Exercise instructions |
Copy each line of the data below exactly, leaving out pictures.

Data |
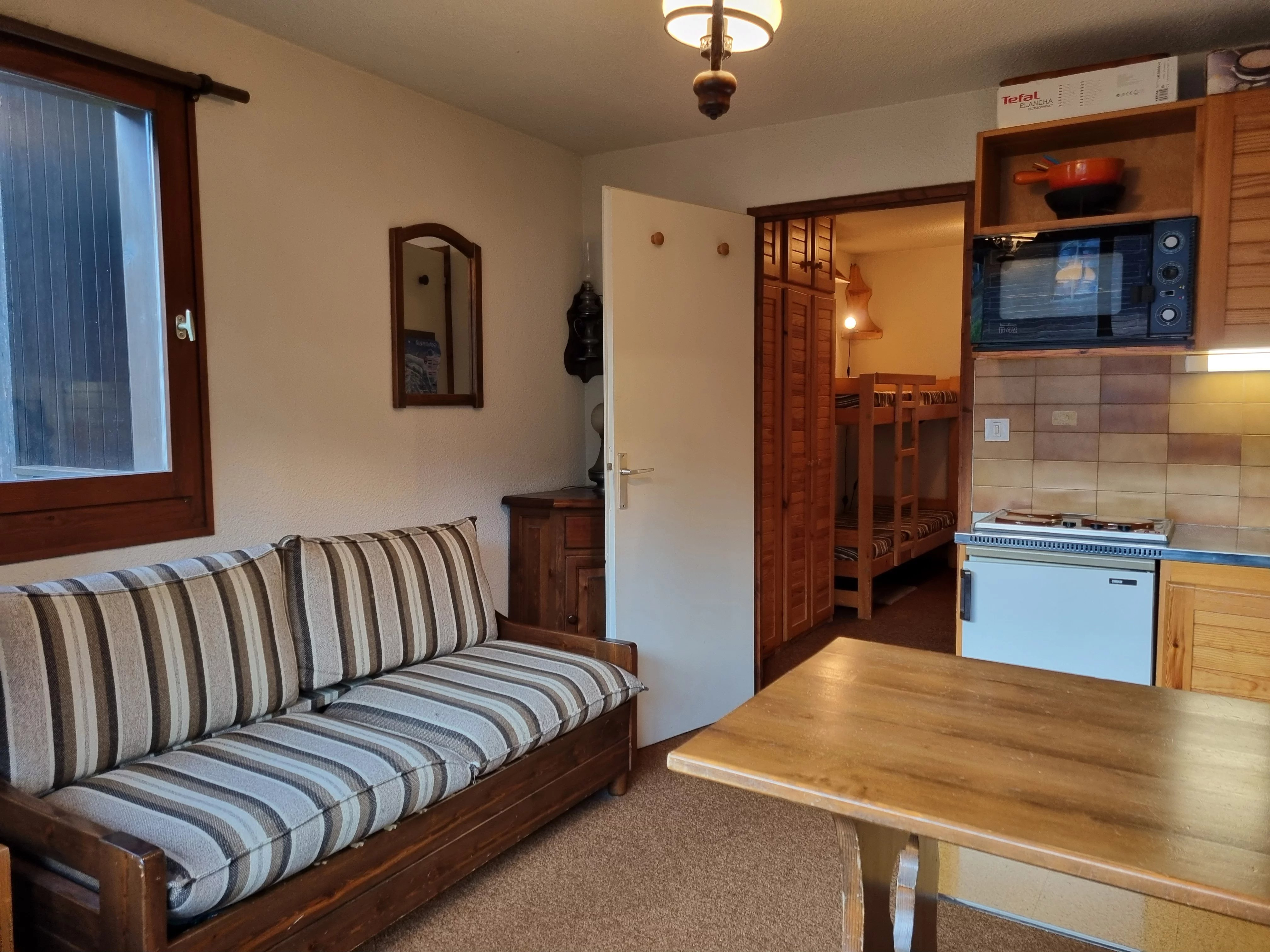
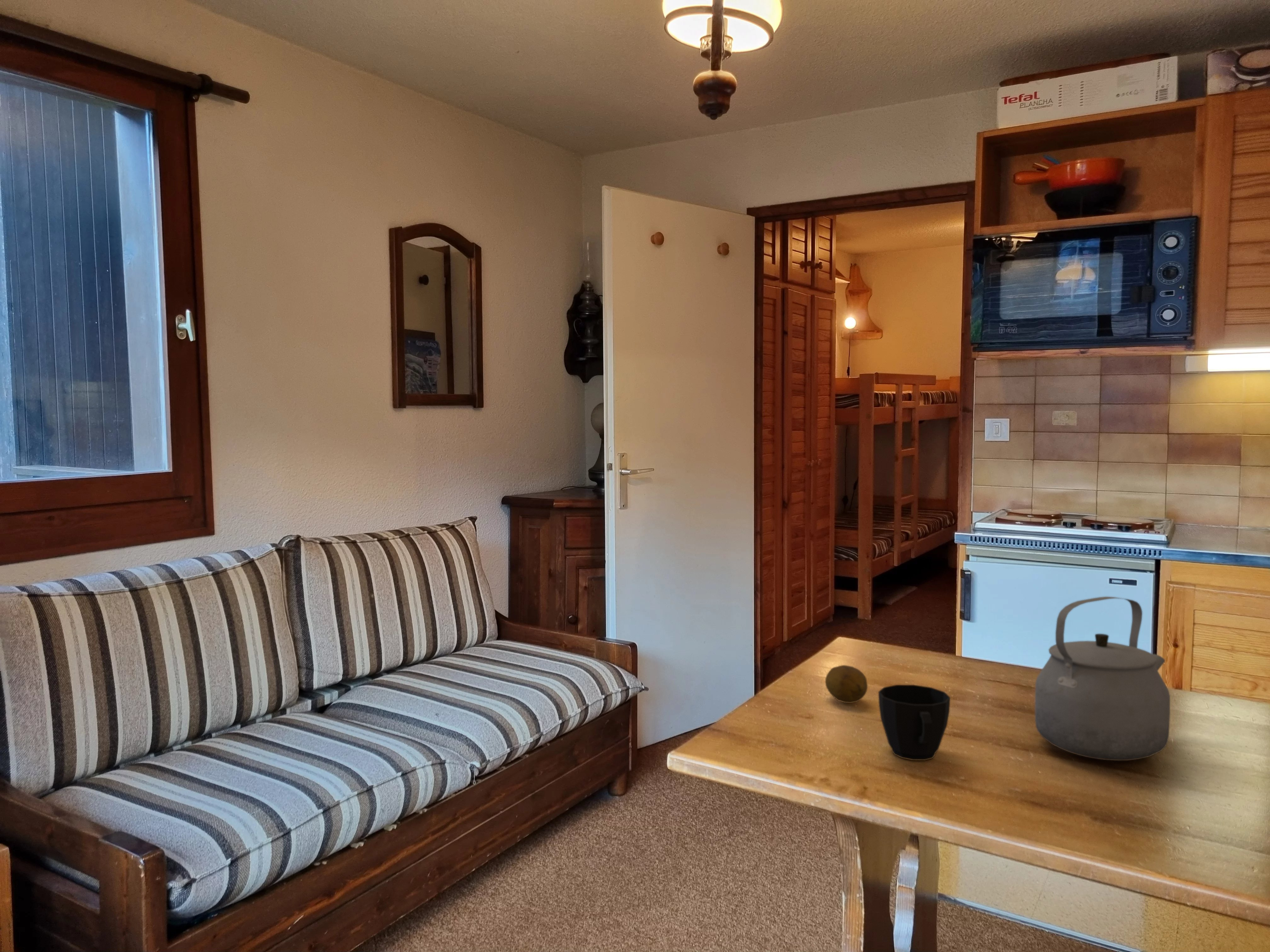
+ cup [878,684,951,761]
+ tea kettle [1035,596,1170,761]
+ fruit [825,665,868,703]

Written response |
+ cup [878,684,951,761]
+ tea kettle [1035,596,1170,761]
+ fruit [825,665,868,703]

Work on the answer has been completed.